**Exercise**:
A faithful copy of the data is what is wanted, minus any pictures.

┌─ Record set

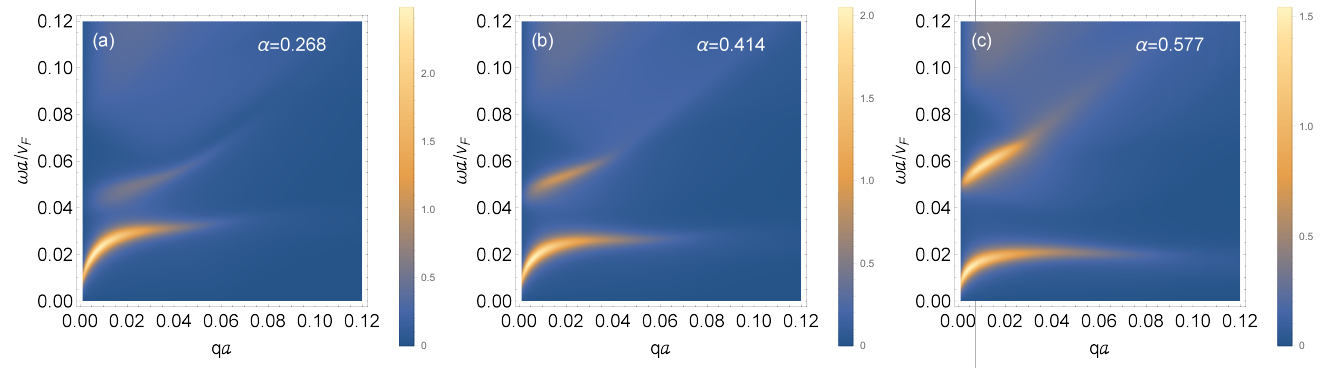
Figure 4. Density plots of the magnetoplasmons dispersion for an α – T 3 lattice in low magnetic field for chosen temperature T = 0 K, mass term ∆ a /¯ hv F = 0.05 and various values of the hopping parameter α , ( a ) α = 0.268, ( b ) α = 0.414 and ( c ) α = 0.577. The Fermi energy µ a /¯ hv F = − 0.0125 is within the middle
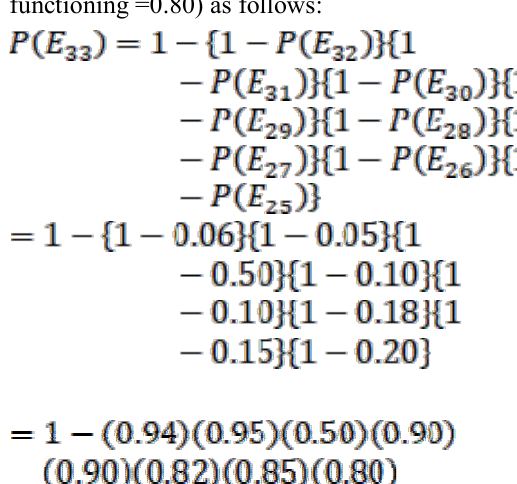
probability indicating the given error event and their occurrence with the calculated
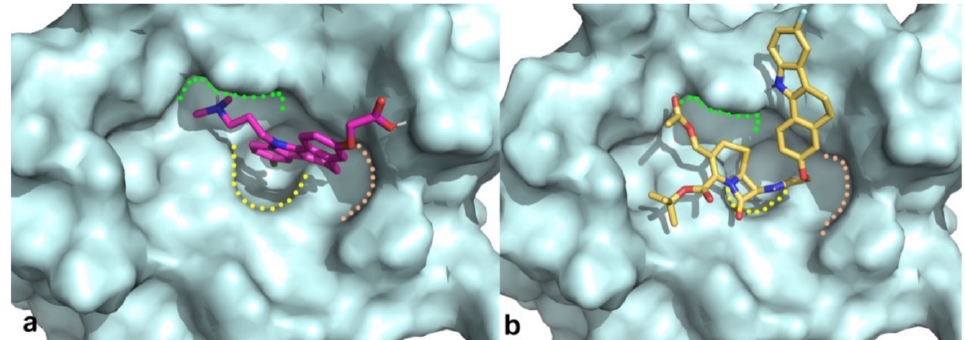
Figure 2. Binding modes obtained by docking results of compounds RM58 ( a ) and RM37 ( b ) into Table 1. Structures, in-house database codes, and MDM2 inhibitory activity of compounds selected MDM2 binding site. Protein is shown as cyano surface, whereas RM58 and RM37 are shown as from VS. a Evaluated by in vitro p53-p/HDM2 binding assay, as described in Costa et al., 2013 magenta and golden sticks, respectively. Leu26, Trp23, and Phe19 subpockets are shown with green, yellow, and pink dashed lines, respectively.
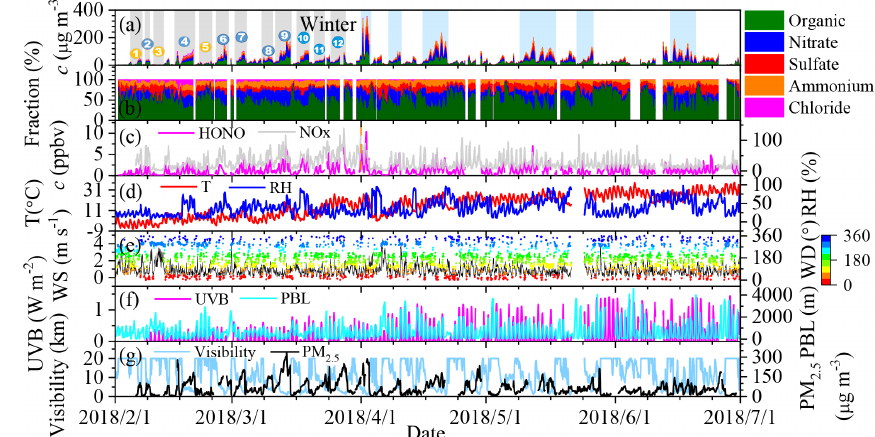
Figure 1. An overview of the measurement of the non-refractory-PM 2 . 5 (NR-PM 2 . 5 ), HONO, NO x , and PM 2 . 5 and meteorological parame- ters from 1 February to 1 July 2018. (a) The mass concentrations of the different components of PM 2 . 5 ; (b) the mass fraction of the individual components; (c) HONO and NO x concentrations; (d) temperature and RH; (e) wind speed and wind direction; (f) UVB and PBL heights; and (g) visibility and PM 2 . 5 concentration during the observations. We consider the period before 1 April to be winter. During the winter period, 12 cases were selected and numbered, including three clean cases (1, 3, and 5; in yellow) and nine pollution episodes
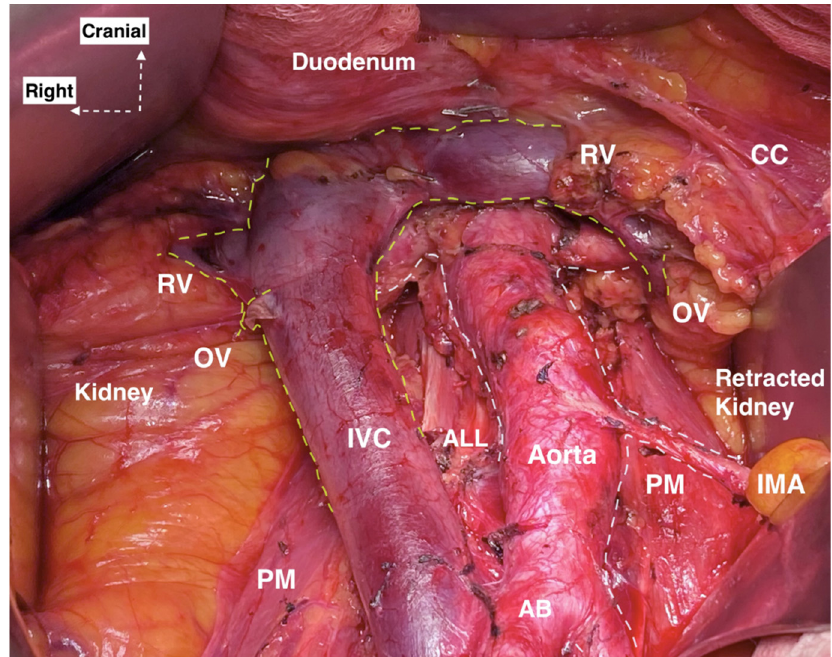
Figure 7. Right and left renal artery lying below the right and left renal vein (open surgery per- formed by doctor Ilker Selcuk). RV—renal vein, OV—ovarian vein, IVC—inferior vena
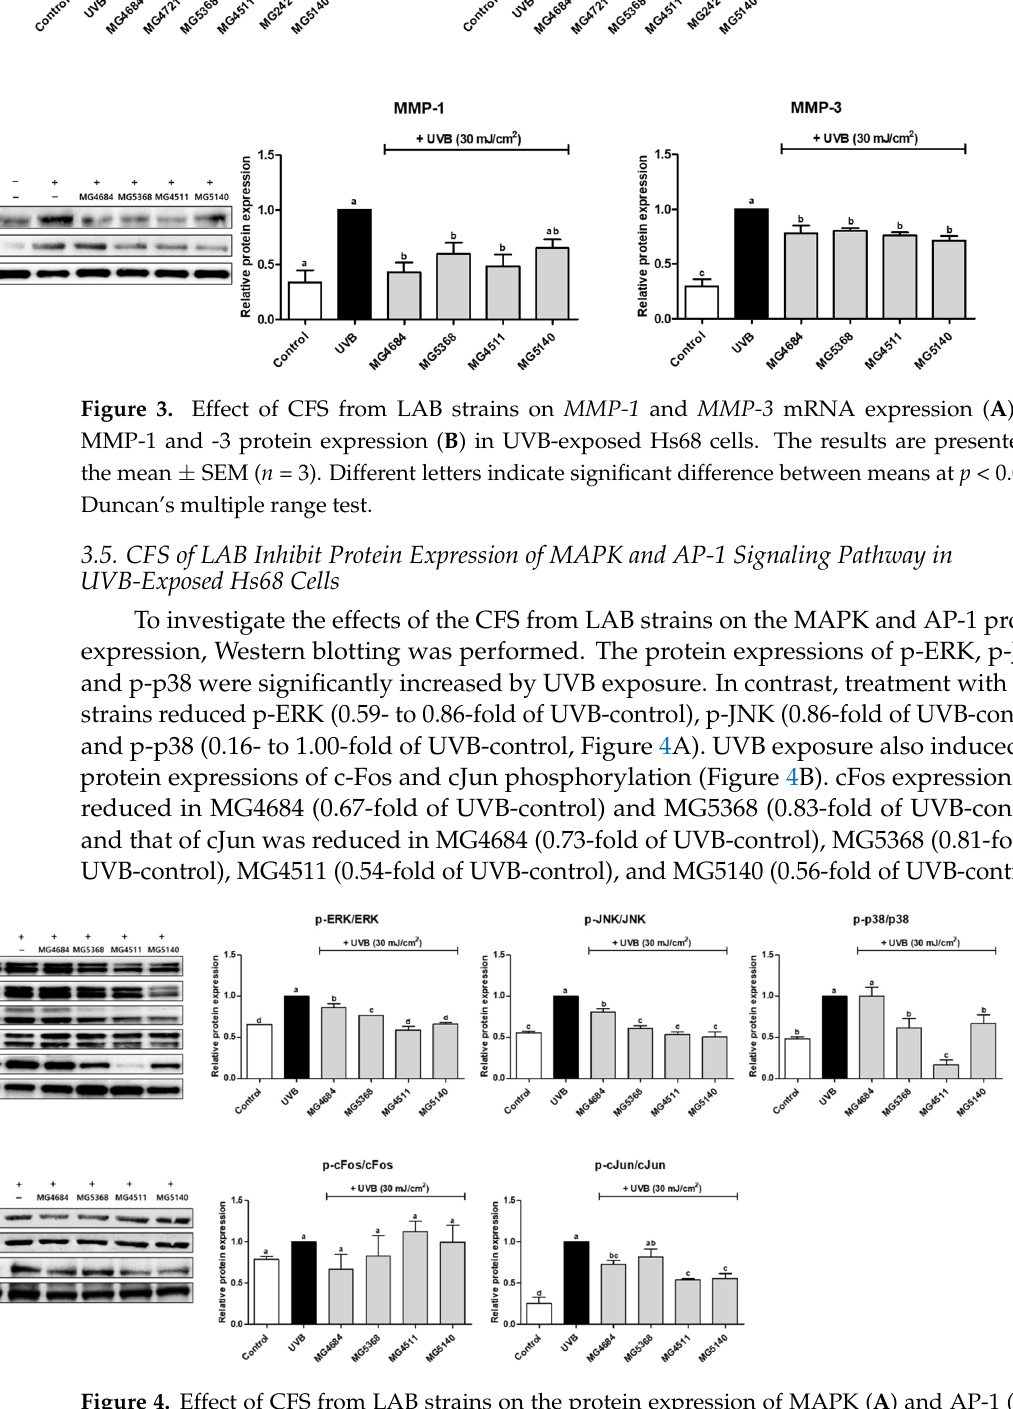
Figure 4. Effect of CFS from LAB strains on the protein expression of MAPK ( A ) and AP-1 ( B ) in UVB-exposed Hs68 cells. The results are presented as the mean ± SEM ( n = 3). Different letters indicate significant difference between means at p < 0.05 by Duncan’s multiple range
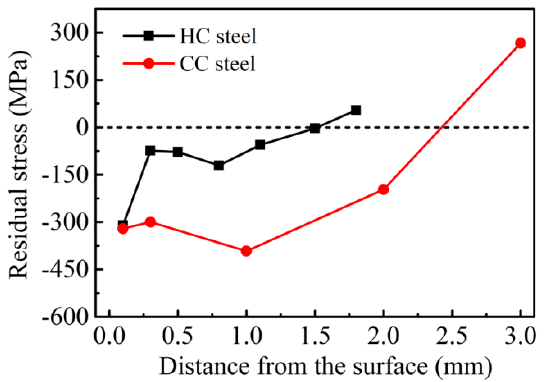
Figure 6. Residual stress distributions of the two steels after heat treatment. Notes: Residual stress at various depths was measured by an X-350A X-ray stress meter by means of the electrochemical corrosion layer stripping and electropolishing method.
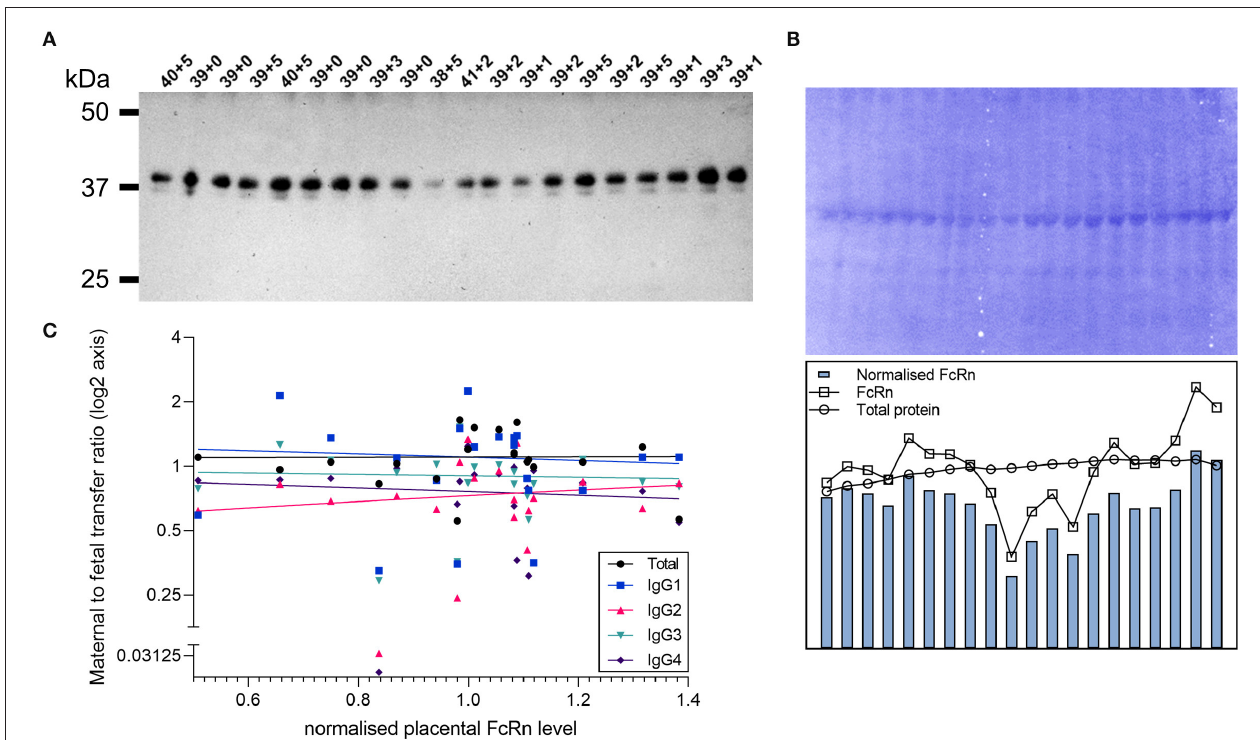
FIGURE 5 | Correlation of placental FcRn levels with transfer of IgG subclasses. (A) Western blot for FcRn in lysates of placental villous tissue. Proteins were prepared under reducing denaturing conditions. Top labels indicate gestational age of the sample in weeks + days. (B) Total protein stain (left panel) and densitometry analysis (right panel). (C) Correlation between placenta FcRn protein levels (normalized to total protein stain) and maternal to fetal IgG transfer ratios (log(2) transformed) analyzed by Spearman’s rank correlation coefficient. All correlations non-significant at p > 0.05 level (Total IgG p = 0.51, Spearman r 0.156; IgG1 p = 0.80, r = − 0.062; IgG2 p = 0.54, r = 0.146; IgG3 p = 0.67, r = − 0.101; IgG4 p = 0.26, r = − 0.266). N = 20.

└─

**Exercise result**:
Figure 4. Density plots of the magnetoplasmons dispersion for an α – T 3 lattice in low magnetic field for chosen temperature T = 0 K, mass term ∆ a /¯ hv F = 0.05 and various values of the hopping parameter α , ( a ) α = 0.268, ( b ) α = 0.414 and ( c ) α = 0.577. The Fermi energy µ a /¯ hv F = − 0.0125 is within the middle
probability indicating the given error event and their occurrence with the calculated
Figure 2. Binding modes obtained by docking results of compounds RM58 ( a ) and RM37 ( b ) into Table 1. Structures, in-house database codes, and MDM2 inhibitory activity of compounds selected MDM2 binding site. Protein is shown as cyano surface, whereas RM58 and RM37 are shown as from VS. a Evaluated by in vitro p53-p/HDM2 binding assay, as described in Costa et al., 2013 magenta and golden sticks, respectively. Leu26, Trp23, and Phe19 subpockets are shown with green, yellow, and pink dashed lines, respectively.
Figure 1. An overview of the measurement of the non-refractory-PM 2 . 5 (NR-PM 2 . 5 ), HONO, NO x , and PM 2 . 5 and meteorological parame- ters from 1 February to 1 July 2018. (a) The mass concentrations of the different components of PM 2 . 5 ; (b) the mass fraction of the individual components; (c) HONO and NO x concentrations; (d) temperature and RH; (e) wind speed and wind direction; (f) UVB and PBL heights; and (g) visibility and PM 2 . 5 concentration during the observations. We consider the period before 1 April to be winter. During the winter period, 12 cases were selected and numbered, including three clean cases (1, 3, and 5; in yellow) and nine pollution episodes
Figure 7. Right and left renal artery lying below the right and left renal vein (open surgery per- formed by doctor Ilker Selcuk). RV—renal vein, OV—ovarian vein, IVC—inferior vena
Figure 4. Effect of CFS from LAB strains on the protein expression of MAPK ( A ) and AP-1 ( B ) in UVB-exposed Hs68 cells. The results are presented as the mean ± SEM ( n = 3). Different letters indicate significant difference between means at p < 0.05 by Duncan’s multiple range
Figure 6. Residual stress distributions of the two steels after heat treatment. Notes: Residual stress at various depths was measured by an X-350A X-ray stress meter by means of the electrochemical corrosion layer stripping and electropolishing method.
FIGURE 5 | Correlation of placental FcRn levels with transfer of IgG subclasses. (A) Western blot for FcRn in lysates of placental villous tissue. Proteins were prepared under reducing denaturing conditions. Top labels indicate gestational age of the sample in weeks + days. (B) Total protein stain (left panel) and densitometry analysis (right panel). (C) Correlation between placenta FcRn protein levels (normalized to total protein stain) and maternal to fetal IgG transfer ratios (log(2) transformed) analyzed by Spearman’s rank correlation coefficient. All correlations non-significant at p > 0.05 level (Total IgG p = 0.51, Spearman r 0.156; IgG1 p = 0.80, r = − 0.062; IgG2 p = 0.54, r = 0.146; IgG3 p = 0.67, r = − 0.101; IgG4 p = 0.26, r = − 0.266). N = 20.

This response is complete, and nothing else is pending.